Program: Oral and Poster Abstracts
Session: 331. Pathophysiology of Thrombosis: Poster III
Hematology Disease Topics & Pathways:
Diseases, Bleeding and Clotting, platelets, Thrombosis, white blood cells, Cell Lineage
Monday, December 7, 2020, 7:00 AM-3:30 PM

Binbin Zheng, MD, MSc1, Qian Wang, MD, MPH2*, Sridevi Rajeeve, MD3, Biyue Dai, PhD4*, Cynthia Zevallos, MD4*, Darko Quispe-Orozco, MD4*, Mudassir Farooqui, MD MPH4*, Jorge Ares-Morcuende4* and Santiago Ortega-Gutierrez, MD MSc4*

1Department of Medicine, Icahn School of Medicine, Mount Sinai Morning and Mount Sinai West, NEW YORK, NY
2Division of Hematology and Medical Oncology, Icahn School of Medicine at Mount Sinai, New York, NY
3Division of Hematology and Oncology - Department of Medicine, Icahn School of Medicine At Mount Sinai Hospital, New York, NY
4Department of Neurology, Carver College of Medicine, Iowa City, IA

INTRODUCTION: Cerebral Venous Sinus Thrombosis (CVST) primarily affects children and young adults, especially young women of child-bearing age. Despite overall favorable outcome with systemic anticoagulation, it is still associated with up to 15% mortality and a high incidence of morbidity, resulting in a significant loss of productive life. Neutrophil-to-lymphocyte ratio (NLR), lymphocyte-to monocyte ratio (LMR) and platelet-to-lymphocyte ratio (PLR) are inflammatory and immunologic serum biomarkers that have been described to be predictive of outcome in arterial and venous thromboembolism events including pulmonary embolism and ischemic stroke. Nonetheless, predictive values of these ratios in CVST are not well established.

METHODS: This is a single-center, observational and retrospective study that included patients diagnosed with CVST from January 2004 to December 2016 in University of Iowa Hospitals and Clinics. Patients with age older than 18 years were included. Exclusion criteria were incomplete clinical or laboratory data and patients with active malignancy receiving chemotherapy at the time of CVST diagnosis. Patients’ complete blood count obtained at admission was used for ratio calculation. Receiver Operating Characteristic (ROC) curve was used to determine cutoff value for the ratios. Predictive utility of each ratio was evaluated in separate multivariate logistic regression models, conditioned on variables that were already shown to have strong association with mRS outcome in univariate analyses. An Akaike information criterion (AIC)-based backward stepwise selection scheme was used for model selection. Functional outcome was assessed by using modified Rankin score (mRS) which was into good outcome (mRS score of 0 to 2) and poor outcome (mRS score of 3 to 6). A two-sided p-value of 0.05 was considered statistically significant.

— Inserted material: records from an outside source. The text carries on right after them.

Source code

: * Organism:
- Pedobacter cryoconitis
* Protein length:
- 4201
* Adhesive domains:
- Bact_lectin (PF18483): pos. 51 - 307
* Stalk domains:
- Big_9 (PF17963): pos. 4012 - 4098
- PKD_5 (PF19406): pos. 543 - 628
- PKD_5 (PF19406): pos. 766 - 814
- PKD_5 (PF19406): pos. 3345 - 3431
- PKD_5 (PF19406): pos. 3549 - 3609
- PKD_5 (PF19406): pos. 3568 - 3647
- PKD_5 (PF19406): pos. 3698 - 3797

RESULTS: 134 patients were included; median age was 42 years (IQR = 26.75 years) and 90 (67%) were female. The overall mortality was 9% (N=13). After adjusting by demographic characteristics, presenting symptoms and comorbidities, NLR>6.24 (OR=4.57, 95% CI 1.85 - 11.29, p=0.001) and PLR>144 (OR=4.80, 95% CI 1.95 - 11.82, p=0.001) were statistically associated with poor mRS (mRS 3-6) at hospital discharge. Altered mental status on presentation was independently correlated with poor neurologic outcome and in-hospital mortality. While altered motor function and concomitant infection correlated with higher mRS and higher mortality, respectively. The present study did not observe significant prediction between ratios and in-hospital mortality, being NLR marginally significant (OR= 4.67, 95% CI 0.85 - 25.67, p=0.077).

CONCLUSION: To the best of our knowledge, this is the first study that describes a statistically significant association between increased NLR and PLR at admission and poor functional outcome in CVST patients at discharge. Their predictive value could be potentially used in the early identification of high-risk patients who may benefit from more aggressive therapeutic approaches, such as endovascular treatment.

Disclosures: No relevant conflicts of interest to declare.